→ **PASSAGE SHOWN**:
****

Belize is often mistaken as a destination with only picturesque beaches and snorkeling. Furthermore, it is often dwarfed by its larger neighbors Guatemala and Mexico as an ideal travel destination. All these countries have rich histories rooted in Mayan ancestry that have nearly been eliminated. Transport yourself to another time and into a new kind of civilization by visiting the best Mayan ruin sites in Belize.
Recommended by Andy from Avrex Travel
Altun Ha was a thriving trading center within the Mayan territory for about 1200 years. Its close proximity to the sea ensured it flourished with a population estimated as high as 10,000 people.
The Altun Ha Jade Head, the largest known Mayan jade artifact, was discovered here.
Today, the Altun Ha Mayan ruins are the most visited Mayan site in Belize. Its proximity to Belize City, 50 kilometers away, makes exploring its temples and ruins the ideal cruise excursion tour.
Most of Altun Ha’s visitors are on organized excursion tours from cruise ships anchored off Belize City. For those not on a cruise, you can find several tour operators in Belize City that offer guided tours including transportation to the site.
Should you want to get your own transportation, renting a car is the best option as there is no direct bus service to the ruins. The Altun Ha site is about 50 kilometers northwest of Belize City.

****

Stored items
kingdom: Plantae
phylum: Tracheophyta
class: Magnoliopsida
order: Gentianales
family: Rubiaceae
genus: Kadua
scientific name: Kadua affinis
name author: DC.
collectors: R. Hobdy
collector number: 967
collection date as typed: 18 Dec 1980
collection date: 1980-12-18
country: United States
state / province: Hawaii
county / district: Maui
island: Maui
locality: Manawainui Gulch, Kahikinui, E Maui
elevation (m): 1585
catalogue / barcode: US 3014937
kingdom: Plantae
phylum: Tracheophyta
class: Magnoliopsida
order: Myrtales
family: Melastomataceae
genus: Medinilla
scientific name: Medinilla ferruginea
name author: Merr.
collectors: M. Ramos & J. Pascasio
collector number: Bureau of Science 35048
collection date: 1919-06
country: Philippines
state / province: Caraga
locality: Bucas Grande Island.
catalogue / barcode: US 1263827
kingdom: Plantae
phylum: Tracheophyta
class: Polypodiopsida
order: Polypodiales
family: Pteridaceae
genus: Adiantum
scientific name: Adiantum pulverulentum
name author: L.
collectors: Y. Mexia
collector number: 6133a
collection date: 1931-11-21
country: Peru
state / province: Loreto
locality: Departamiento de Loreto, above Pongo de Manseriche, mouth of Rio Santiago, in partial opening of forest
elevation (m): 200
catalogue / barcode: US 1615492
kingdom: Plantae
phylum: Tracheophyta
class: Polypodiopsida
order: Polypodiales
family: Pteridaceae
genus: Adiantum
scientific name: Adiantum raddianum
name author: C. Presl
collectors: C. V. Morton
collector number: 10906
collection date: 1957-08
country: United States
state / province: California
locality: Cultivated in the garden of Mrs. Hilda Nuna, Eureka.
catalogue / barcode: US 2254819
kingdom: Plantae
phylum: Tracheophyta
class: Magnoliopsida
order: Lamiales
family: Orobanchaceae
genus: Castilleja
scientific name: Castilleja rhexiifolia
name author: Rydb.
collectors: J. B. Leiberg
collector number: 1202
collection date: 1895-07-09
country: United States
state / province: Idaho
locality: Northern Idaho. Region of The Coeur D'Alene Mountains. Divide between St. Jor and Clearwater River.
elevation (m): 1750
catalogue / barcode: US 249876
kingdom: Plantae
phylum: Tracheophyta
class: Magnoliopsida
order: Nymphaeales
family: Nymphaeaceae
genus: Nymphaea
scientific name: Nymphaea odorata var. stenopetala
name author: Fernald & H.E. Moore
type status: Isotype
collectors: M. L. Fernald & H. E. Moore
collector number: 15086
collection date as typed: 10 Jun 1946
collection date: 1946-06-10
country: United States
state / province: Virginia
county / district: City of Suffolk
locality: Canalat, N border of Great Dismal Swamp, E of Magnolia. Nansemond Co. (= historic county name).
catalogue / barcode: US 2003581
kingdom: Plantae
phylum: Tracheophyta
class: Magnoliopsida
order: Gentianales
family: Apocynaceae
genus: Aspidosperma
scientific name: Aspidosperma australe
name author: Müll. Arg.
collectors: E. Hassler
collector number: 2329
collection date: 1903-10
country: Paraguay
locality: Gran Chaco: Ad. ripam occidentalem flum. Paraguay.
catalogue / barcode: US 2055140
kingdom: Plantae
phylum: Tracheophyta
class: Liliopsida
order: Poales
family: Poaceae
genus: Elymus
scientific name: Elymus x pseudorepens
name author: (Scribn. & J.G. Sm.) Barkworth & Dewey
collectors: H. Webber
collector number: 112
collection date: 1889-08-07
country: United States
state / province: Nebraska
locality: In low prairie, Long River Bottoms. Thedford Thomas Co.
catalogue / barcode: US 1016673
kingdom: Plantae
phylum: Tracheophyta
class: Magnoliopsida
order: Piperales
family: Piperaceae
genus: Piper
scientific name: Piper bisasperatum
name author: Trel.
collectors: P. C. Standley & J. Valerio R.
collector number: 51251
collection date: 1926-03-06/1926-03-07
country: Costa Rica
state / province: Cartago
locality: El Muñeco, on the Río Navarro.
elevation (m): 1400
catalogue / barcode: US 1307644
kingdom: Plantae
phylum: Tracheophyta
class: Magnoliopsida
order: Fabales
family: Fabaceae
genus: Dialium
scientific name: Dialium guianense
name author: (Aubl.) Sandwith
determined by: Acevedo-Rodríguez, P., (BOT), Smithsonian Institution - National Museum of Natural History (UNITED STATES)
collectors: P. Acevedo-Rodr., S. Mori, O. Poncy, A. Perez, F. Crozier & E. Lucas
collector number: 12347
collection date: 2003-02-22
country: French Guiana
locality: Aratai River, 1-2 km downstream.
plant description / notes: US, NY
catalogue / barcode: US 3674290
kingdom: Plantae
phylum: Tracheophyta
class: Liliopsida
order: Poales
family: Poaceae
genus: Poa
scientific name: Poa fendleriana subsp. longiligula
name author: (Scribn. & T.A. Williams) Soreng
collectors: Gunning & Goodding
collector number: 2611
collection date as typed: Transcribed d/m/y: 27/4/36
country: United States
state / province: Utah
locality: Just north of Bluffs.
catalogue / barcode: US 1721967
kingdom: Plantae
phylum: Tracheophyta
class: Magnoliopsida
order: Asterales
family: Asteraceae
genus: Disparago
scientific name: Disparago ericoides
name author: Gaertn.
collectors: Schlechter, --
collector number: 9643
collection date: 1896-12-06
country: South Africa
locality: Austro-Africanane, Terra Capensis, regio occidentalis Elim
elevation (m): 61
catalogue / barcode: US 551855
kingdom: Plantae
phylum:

****

→ **PROBLEM SET**:
(1) Reproduce the section of the passage on Mayan ruins in Belize that opens with the words "Should you want" and closes with "of Belize City.".
(2) Gather every line of the rows that contains the string "elevation", treating uppercase and lowercase letters as different.

→ **ANSWERS FOR THIS EXERCISE**:
(1)
Should you want to get your own transportation, renting a car is the best option as there is no direct bus service to the ruins. The Altun Ha site is about 50 kilometers northwest of Belize City.

(2)
elevation (m): 1585
elevation (m): 200
elevation (m): 1750
elevation (m): 1400
elevation (m): 61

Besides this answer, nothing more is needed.